Texas primary care doctors say they’re hemorrhaging cash and at risk of closing their doors during the coronavirus pandemic, and a new trade group proposal argues it’s time for Texas lawmakers to overhaul how physicians’ practices get paid.
More patients are forgoing office visits as they stay home to avoid the virus, and doctors’ offices report that their revenues have fallen sharply as a result. Many large health insurance companies have posted huge profits during the same period.
A family physician trade group wants insurers to share the wealth, and with four months before the 2021 legislative session is scheduled to begin, they’re asking state lawmakers for help. The Texas Academy of Family Physicians calls its proposal a “Primary Care Marshall Plan,” a reference to the massive program of U.S. investment to help parts ofEurope rebuild after World War II.
“Just as the aftermath of war offers an opportunity to rebuild, the devastation COVID-19 wrought on our health care system and our economy gives us the opportunity to rebuild a better, more cost-effective system of care,” the proposal says.

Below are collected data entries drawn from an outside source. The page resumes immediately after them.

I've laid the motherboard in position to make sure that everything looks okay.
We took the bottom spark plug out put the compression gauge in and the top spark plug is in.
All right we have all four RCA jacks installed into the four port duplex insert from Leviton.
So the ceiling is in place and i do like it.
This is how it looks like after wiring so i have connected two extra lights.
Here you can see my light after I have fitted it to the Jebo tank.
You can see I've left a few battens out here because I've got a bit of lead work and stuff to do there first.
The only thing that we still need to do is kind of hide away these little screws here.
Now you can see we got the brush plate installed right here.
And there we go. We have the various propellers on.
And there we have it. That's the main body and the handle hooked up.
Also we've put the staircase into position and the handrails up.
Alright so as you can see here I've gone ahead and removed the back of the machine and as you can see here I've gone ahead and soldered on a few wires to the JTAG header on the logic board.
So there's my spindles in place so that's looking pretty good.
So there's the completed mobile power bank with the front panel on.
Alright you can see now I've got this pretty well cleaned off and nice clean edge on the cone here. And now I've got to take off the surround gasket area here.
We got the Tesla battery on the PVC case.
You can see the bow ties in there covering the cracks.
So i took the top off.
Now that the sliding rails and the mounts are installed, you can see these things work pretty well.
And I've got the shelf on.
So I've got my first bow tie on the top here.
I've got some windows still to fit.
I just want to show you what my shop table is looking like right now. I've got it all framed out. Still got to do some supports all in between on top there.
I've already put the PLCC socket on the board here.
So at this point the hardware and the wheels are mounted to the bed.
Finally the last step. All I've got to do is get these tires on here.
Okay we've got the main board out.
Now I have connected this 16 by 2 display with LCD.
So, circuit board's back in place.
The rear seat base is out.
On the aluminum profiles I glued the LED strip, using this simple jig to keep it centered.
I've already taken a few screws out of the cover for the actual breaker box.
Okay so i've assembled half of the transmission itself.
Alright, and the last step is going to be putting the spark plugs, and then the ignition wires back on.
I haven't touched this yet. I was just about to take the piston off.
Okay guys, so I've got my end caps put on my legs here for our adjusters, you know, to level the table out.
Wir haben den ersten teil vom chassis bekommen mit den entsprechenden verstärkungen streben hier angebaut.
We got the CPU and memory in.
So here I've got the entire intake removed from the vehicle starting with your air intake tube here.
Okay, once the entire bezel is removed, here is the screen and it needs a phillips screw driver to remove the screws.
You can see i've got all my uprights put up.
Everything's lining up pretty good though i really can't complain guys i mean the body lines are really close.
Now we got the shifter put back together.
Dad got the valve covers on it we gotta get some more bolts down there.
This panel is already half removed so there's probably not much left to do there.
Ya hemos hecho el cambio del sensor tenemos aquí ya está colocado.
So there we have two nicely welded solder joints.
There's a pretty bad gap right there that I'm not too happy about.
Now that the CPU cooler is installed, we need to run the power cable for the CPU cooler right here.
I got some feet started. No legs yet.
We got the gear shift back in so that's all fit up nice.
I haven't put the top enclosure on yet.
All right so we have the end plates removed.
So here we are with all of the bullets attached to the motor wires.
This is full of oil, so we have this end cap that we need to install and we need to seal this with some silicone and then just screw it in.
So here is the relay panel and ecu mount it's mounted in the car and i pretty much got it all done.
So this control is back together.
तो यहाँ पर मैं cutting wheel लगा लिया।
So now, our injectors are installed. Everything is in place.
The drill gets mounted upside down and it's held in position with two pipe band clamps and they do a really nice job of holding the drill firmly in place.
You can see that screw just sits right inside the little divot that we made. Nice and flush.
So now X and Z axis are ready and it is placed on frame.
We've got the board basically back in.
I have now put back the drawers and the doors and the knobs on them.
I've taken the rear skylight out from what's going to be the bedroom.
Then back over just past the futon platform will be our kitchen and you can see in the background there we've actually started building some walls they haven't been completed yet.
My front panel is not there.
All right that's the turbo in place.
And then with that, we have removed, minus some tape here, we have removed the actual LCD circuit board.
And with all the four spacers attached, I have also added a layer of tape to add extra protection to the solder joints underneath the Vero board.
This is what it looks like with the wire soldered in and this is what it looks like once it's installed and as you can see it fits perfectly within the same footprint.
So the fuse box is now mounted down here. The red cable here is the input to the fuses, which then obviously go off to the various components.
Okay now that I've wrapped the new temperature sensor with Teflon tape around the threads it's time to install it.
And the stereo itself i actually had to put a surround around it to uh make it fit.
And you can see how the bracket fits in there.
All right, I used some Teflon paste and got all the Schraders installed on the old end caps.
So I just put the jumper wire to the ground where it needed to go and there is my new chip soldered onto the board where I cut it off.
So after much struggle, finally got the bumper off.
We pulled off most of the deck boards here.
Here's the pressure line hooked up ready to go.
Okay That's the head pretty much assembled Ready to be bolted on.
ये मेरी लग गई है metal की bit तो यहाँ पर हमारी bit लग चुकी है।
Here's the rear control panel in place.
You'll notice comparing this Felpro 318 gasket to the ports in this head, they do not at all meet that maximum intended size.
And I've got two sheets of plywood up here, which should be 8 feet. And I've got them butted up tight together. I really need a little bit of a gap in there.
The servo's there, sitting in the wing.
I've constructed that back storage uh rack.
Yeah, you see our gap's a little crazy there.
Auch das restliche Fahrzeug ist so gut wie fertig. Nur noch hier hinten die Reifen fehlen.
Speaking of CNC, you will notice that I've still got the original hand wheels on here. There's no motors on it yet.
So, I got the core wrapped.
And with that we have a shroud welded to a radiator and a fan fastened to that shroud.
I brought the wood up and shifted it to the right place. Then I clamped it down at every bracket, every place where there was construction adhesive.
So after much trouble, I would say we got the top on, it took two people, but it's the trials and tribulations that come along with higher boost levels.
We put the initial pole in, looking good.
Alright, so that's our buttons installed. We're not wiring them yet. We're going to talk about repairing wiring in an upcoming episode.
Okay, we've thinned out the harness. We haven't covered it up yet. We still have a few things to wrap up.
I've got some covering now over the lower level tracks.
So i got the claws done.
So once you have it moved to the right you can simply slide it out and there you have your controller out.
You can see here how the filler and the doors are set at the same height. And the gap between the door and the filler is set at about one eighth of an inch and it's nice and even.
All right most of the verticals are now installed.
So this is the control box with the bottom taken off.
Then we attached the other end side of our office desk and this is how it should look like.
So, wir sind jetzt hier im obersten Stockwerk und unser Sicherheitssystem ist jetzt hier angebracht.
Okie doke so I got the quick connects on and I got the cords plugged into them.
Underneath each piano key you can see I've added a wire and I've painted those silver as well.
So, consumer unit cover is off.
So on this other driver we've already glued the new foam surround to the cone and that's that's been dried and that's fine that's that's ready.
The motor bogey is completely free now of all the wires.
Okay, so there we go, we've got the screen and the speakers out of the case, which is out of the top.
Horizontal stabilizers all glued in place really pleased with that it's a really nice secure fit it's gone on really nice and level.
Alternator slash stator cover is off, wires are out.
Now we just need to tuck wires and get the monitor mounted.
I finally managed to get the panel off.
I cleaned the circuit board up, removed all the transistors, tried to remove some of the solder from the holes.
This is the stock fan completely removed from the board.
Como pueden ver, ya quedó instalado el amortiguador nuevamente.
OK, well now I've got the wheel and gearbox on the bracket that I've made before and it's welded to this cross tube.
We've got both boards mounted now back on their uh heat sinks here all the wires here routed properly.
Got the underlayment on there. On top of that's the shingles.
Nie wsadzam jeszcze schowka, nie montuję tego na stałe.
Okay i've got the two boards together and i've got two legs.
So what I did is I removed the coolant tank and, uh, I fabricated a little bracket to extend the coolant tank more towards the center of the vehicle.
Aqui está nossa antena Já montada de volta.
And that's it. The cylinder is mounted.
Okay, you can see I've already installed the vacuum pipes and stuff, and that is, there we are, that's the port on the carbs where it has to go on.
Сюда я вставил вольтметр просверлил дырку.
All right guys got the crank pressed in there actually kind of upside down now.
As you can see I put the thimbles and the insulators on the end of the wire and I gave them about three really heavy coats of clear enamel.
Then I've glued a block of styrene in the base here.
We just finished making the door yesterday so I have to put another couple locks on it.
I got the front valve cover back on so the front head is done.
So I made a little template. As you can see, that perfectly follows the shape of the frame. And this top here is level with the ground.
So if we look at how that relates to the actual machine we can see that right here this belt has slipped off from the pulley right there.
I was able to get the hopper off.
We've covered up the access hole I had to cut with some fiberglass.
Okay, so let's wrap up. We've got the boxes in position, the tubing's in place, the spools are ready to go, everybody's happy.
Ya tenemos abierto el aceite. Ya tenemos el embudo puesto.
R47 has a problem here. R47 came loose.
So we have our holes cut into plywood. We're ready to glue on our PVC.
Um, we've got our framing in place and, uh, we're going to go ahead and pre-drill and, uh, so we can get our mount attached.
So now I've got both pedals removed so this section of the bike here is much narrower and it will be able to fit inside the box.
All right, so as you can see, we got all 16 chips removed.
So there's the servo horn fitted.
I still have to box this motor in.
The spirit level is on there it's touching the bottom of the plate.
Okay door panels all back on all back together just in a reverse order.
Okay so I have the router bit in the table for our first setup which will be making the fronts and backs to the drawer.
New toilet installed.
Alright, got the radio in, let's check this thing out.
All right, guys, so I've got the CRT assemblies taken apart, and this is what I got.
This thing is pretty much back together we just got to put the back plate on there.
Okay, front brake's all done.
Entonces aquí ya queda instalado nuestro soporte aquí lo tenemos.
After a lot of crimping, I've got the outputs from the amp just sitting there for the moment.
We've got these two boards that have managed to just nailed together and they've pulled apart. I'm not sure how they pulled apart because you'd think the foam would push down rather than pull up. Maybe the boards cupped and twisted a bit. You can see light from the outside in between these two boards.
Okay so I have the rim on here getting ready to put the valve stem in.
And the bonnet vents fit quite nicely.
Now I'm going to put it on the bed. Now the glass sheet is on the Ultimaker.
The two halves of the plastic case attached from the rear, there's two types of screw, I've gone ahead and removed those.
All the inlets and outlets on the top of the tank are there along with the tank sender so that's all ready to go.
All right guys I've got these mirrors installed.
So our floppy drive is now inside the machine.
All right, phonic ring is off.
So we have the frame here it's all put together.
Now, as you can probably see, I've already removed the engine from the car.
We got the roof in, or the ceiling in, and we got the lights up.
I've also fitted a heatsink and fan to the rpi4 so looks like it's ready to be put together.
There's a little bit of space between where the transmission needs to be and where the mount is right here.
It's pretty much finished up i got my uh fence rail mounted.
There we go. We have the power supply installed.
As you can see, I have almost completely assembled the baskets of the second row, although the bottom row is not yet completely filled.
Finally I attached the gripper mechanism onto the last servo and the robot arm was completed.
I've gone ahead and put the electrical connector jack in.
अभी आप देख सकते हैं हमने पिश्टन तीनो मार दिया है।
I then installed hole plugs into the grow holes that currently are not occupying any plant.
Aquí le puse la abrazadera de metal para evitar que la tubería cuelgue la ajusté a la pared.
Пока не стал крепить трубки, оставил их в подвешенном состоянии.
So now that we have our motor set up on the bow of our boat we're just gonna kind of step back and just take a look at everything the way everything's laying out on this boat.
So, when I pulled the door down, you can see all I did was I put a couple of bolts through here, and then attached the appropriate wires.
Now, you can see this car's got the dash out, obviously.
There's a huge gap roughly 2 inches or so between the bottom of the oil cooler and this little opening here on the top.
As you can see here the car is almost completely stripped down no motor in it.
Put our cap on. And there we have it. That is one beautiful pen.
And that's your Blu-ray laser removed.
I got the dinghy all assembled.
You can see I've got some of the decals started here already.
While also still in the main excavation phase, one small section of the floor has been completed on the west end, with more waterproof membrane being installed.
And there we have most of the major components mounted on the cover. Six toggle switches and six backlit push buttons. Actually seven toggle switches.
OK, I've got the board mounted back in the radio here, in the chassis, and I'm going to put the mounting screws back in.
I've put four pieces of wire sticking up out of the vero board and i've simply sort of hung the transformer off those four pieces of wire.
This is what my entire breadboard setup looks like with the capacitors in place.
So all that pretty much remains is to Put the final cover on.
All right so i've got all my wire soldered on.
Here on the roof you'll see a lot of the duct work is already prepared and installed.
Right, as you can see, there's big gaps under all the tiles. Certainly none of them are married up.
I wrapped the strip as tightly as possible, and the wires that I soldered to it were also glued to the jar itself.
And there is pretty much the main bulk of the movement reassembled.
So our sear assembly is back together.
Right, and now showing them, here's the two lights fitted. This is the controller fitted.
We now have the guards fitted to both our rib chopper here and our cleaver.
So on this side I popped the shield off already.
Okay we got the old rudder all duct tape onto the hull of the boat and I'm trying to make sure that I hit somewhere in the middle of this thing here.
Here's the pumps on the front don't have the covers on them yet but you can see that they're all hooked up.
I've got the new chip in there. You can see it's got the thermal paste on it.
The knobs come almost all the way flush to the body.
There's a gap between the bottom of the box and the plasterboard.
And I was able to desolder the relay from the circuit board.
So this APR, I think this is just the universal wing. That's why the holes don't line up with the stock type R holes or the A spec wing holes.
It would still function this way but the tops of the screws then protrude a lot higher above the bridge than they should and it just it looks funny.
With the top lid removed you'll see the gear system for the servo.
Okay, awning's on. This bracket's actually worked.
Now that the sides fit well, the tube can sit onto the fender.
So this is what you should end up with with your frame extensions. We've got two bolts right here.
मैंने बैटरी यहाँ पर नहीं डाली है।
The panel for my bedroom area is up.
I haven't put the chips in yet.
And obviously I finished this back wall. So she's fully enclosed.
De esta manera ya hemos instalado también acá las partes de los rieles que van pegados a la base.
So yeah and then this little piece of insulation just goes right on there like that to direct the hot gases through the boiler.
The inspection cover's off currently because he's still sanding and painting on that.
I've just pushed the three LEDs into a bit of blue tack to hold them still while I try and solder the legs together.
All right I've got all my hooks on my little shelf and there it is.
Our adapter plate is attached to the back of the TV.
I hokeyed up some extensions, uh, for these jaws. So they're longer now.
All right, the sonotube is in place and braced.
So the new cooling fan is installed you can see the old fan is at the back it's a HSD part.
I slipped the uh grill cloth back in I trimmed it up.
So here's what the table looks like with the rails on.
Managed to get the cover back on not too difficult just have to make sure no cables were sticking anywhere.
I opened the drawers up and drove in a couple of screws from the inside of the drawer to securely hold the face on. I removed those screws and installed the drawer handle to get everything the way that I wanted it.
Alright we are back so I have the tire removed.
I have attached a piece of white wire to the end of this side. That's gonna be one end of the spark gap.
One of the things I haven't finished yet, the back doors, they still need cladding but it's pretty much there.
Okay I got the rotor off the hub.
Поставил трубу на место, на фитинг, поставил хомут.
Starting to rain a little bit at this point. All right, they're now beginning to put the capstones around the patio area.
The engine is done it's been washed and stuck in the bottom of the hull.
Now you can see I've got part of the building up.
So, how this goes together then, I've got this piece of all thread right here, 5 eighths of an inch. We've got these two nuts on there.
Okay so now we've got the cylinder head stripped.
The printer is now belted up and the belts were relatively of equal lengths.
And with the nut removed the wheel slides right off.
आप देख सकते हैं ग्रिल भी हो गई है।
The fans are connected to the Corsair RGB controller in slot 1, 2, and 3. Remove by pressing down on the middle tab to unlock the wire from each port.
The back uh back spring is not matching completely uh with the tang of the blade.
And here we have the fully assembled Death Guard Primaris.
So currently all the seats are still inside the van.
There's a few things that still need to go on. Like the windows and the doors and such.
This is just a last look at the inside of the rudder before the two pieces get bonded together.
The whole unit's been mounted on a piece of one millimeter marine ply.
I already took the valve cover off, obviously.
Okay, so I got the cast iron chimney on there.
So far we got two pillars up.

The physician group, which represents nearly 10,000 members, is also asking for other reforms, such as new state laws to make it easier for physicians to get paid for seeing patients via telemedicine. It’s calling on the Texas Legislature to expand the Medicaid public insurance program to cover poor adults, which would lower the state’s uniquely high uninsured rate and increase the number of paying customers at doctors’ offices. And it wants lawmakers to restore funding to a program that studied health disparities among racial groups until it was defunded in 2017.
But payment reform is their No. 1 demand, with the proposal calling for state-governed health plans to move away from the traditional “fee-for-service” payment model. Under that system, the mainstream in American medicine, physicians bill insurance companies based on each discrete service they provide, such as an office visit, lab test or immunization.
The doctors instead want insurance companies to embrace a “prospective payment” model, in which insurers pay physicians a set fee per patient each month, akin to a subscription service.
Those changes are necessary to keep primary care physicians’ offices afloat, doctors say.
“Multiple insurers have made record profits, and their good fortune with corona[virus] is done on my back, in a sense,” said Dr. Erica Swegler, a family physician in Austin.
The number of patients coming to Swegler’s office fell by more than half this spring during Gov. Greg Abbott’s stay-home order. Now she estimates she’s seeing somewhere between 70% and 80% of normal patient volumes. But many of those patients are opting for remote telemedicine visits, which Swegler says yield stingier payments from health insurers.
At the same time, some costs of doing business have grown during the pandemic, with items like gloves and masks demanding twice their pre-pandemic prices. As a cost-cutting measure, she said her office no longer carries a supply of vaccines on hand.
Swegler’s monthly revenue is down about $5,000 to $10,000 per month, which she says she has only been able to swallow by deferring loan payments, depleting a retirement fund and taking a pay cut.
“We are literally hanging in, so it’s a day-by-day, week-by-week thing,” she said.
Some 8% of U.S. doctors reported shuttering their practices in the past four months because of the coronavirus, according to an August survey published by the nonprofit Physicians Foundation. More than 40% reported cutting staff.
Congressional bailouts such as Paycheck Protection Program loans have helped delay a spate of closures, doctors say, but those funds are drying up.
Dr. Christopher Crow, chief executive of the Catalyst Health Network, which includes nearly 1,000 primary care providers in North, Central and East Texas, said health insurers are warming up to the idea of prospective payments.
In the North Texas market, the physician network has agreements with two major insurers to enter such a payment arrangement, said Crow, who aims to sign with two more by 2022.
Virtually all of the network’s members have taken pay cuts this year, he said. If more primary care doctors go out of business, he said, more patients will miss out on preventive health care and end up receiving expensive emergency care later.
“The fact that we don’t supply good primary care means that we are taxing the citizens of Texas for more expensive health care in the future,” he said. “It is absolutely fiscally irresponsible, not to mention morally irresponsible.”